I certainly used to hear the "rolling of the head", but when I put in a billiard table, the old gentleman preferred it to the corridor and confined his amusements to the gunroom. Even before that, he had always stopped at the Pylon of the corridor which marked off from the rest of the house the wing which was consecrated to Abra-Melin. I have never discovered any explanation of these noises. We used to listen at the door of the gun room, and the bead would roll merrily up and down the table with untiring energy. The moment we opened the door the noise would stop; but there would be no visible cause.

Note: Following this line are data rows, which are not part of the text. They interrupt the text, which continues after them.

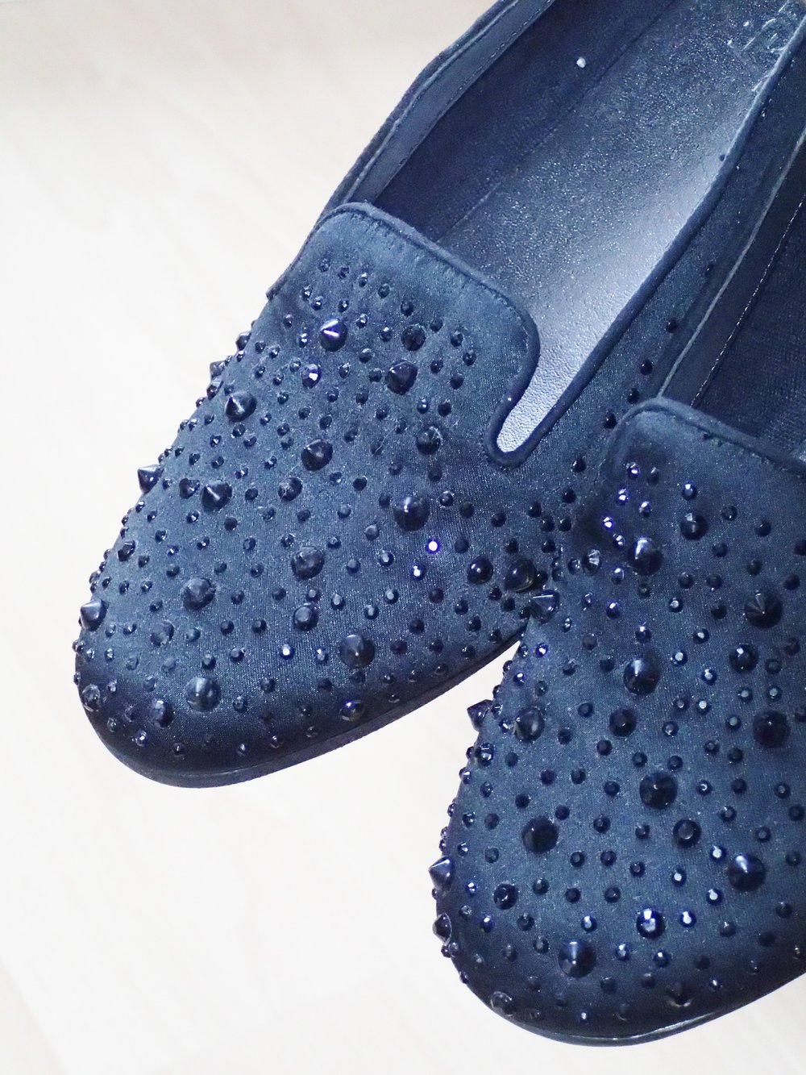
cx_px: 403
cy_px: 538
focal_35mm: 74
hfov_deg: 19.9
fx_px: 2297
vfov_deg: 26.3
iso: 1600
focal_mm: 13.47
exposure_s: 1/30
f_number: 4.2
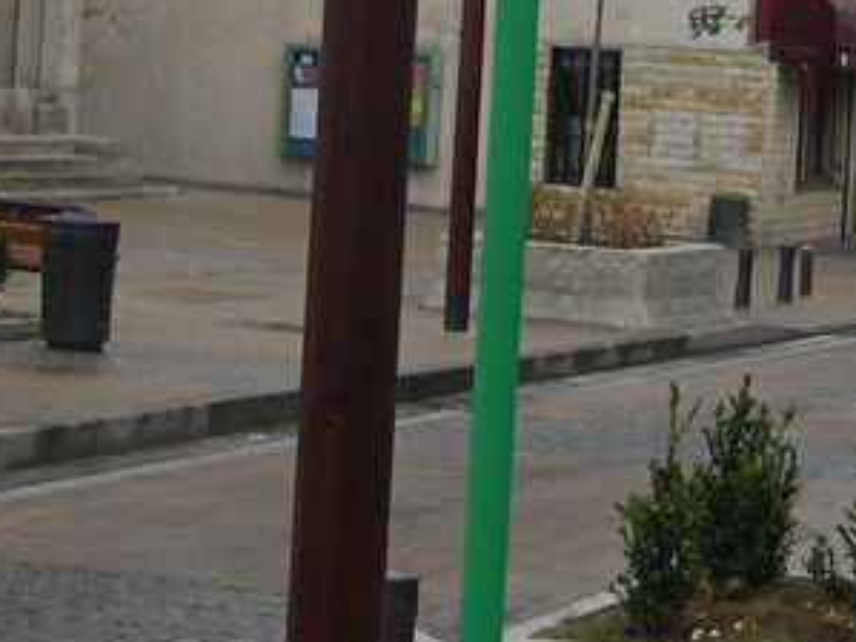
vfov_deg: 11.2
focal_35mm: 130
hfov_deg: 15.2
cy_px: -72
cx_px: 487
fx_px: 3213
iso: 100
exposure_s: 1/381
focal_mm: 8
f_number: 2.8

During my absence, the reputation of the house had become more formidable than ever before. I have little doubt that the Abra-Melin devils, whatever they are, use the place as convenient headquarters and put in some of their spare time in terrifying the natives. No one would pass the house after dark. Folk got into the habit of going round through Strath Errick, a detour of several miles. There were a great many definite legends; but I made rather a point of refraining from making a collection. I was completely committed to rationalism and the occurrence of miracles was a nuisance. I should have like to deny the reality of the whole Abra-Melin business, but the phenomena were just as patent as the stones of the house.

I lived the life of the ordinary Scottish laird in a dull mechanical way and drifted into beginning meditation on Buddhist lines; rather because I had nothing better to do than for any more positive reason. The record of the period from June 16th to July 13th is curiously dull. One notices chiefly the lack of driving force and the complete disappearance of any enthusiasm.

I had completed The Sword of song before I left Paris and left it to be printed with Philippe Renouard, one of the best men in Paris. I intended to issue it privately. I had no longer any ideas about the "best publisher". I felt in a dull way that it was a sort of duty to make my work accessible to humanity; but I had no idea of reaping profit or fame thereby.